После посещения профессора Курьева всю обратную дорогу Васильева мучил незаданный ему вопрос: сыграли ли свою отрицательную роль побои, полученные Фоминым недавно? Наверное, нет, думал Васильев, он же сказал, что нужно было год назад приходить. Значит, болезнь началась год назад или еще раньше.
Как она могла не начаться? Разве можно жить в таких скотских условиях? Странно еще, что болезнь не началась давно… Сколько же можно пить? Сколько можно жрать все подряд, курить одну за одной всякую дешевую дрянь? Разве можно было его затащить в поликлинику на флюорографию год назад, когда у него еще ничего не болело? И сейчас-то он пошел не потому, что в боку болит и спину дергает, а потому, что Аннушка посулила за это четыре бутылки портвейна. Как же так рассуждать можно? «Я хозяин самому себе! Что хочу, то с собой и делаю. И не ваше собачье дело, уважаемый товарищ».
Нет, дорогой, наше. Мы на то и есть цивилизованное общество, чтобы нам было дело до всякого заблуждающегося. Если плох — изолируем и исправляем, если хорош — награждаем и величаем, если болен и слаб — лечим. А то ишь ты, сам себе хозяин нашелся, понимаешь. Живешь в человеческом обществе — будь добр соблюдать законы этого общества. И отвечаешь перед этим обществом за сохранность своего организма, за работоспособность человеческой единицы.
Он, видите ли, «положил на общество». Не получится, понимаешь, пока само общество на тебя не положило…
Так, сидя в электричке, Васильев мысленно полемизировал с Фоминым. Анна Сергеевна спала, положив свою тяжелую голову на его лейтенантский погон.

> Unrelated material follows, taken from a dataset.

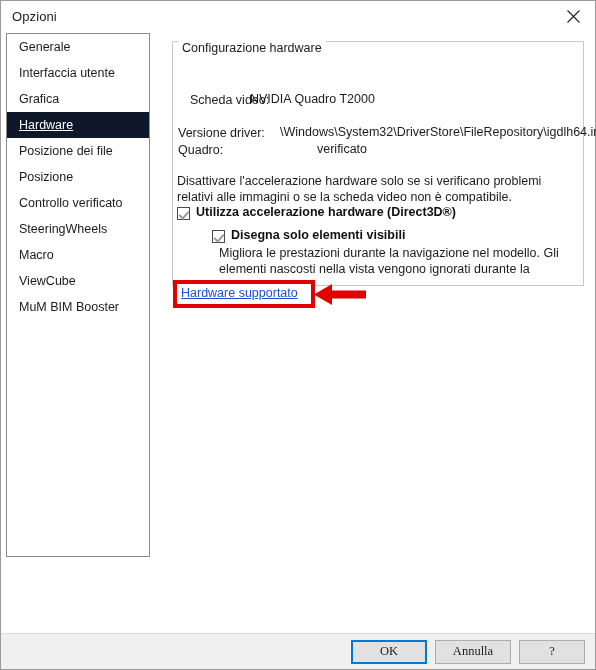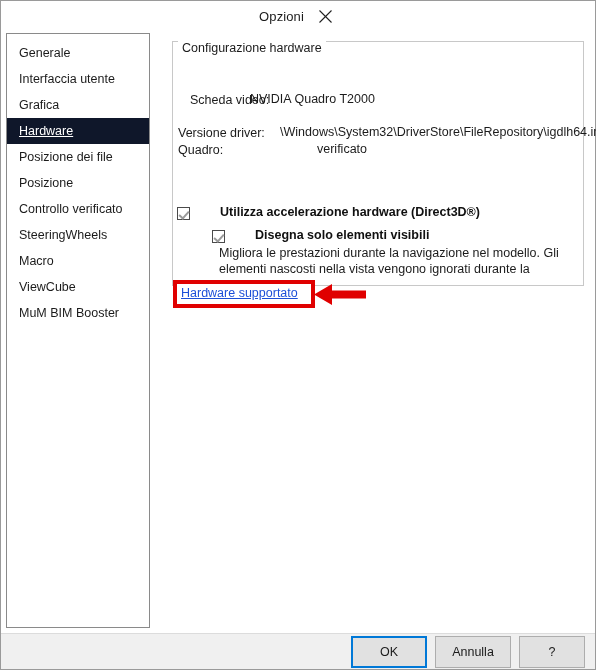"Opzioni" #titlebar { justify-content: center -> space-between }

Даже рассуждая про себя, неслышно и, стало быть, не для протокола, Васильев боялся признаться себе в том, что и его самого в последнее время не совсем устраивает такая строгая подотчетность и зависимость личности от общества.
Это происходило потому, что в последние несколько лет, когда он пытался, опять же мысленно, представить себе это общество, то перед его внутренним взором в каком-то бесовском хороводе кружились безобразные, мерзкие рожи, среди которых угадывались личности из окружающей его повседневной жизни.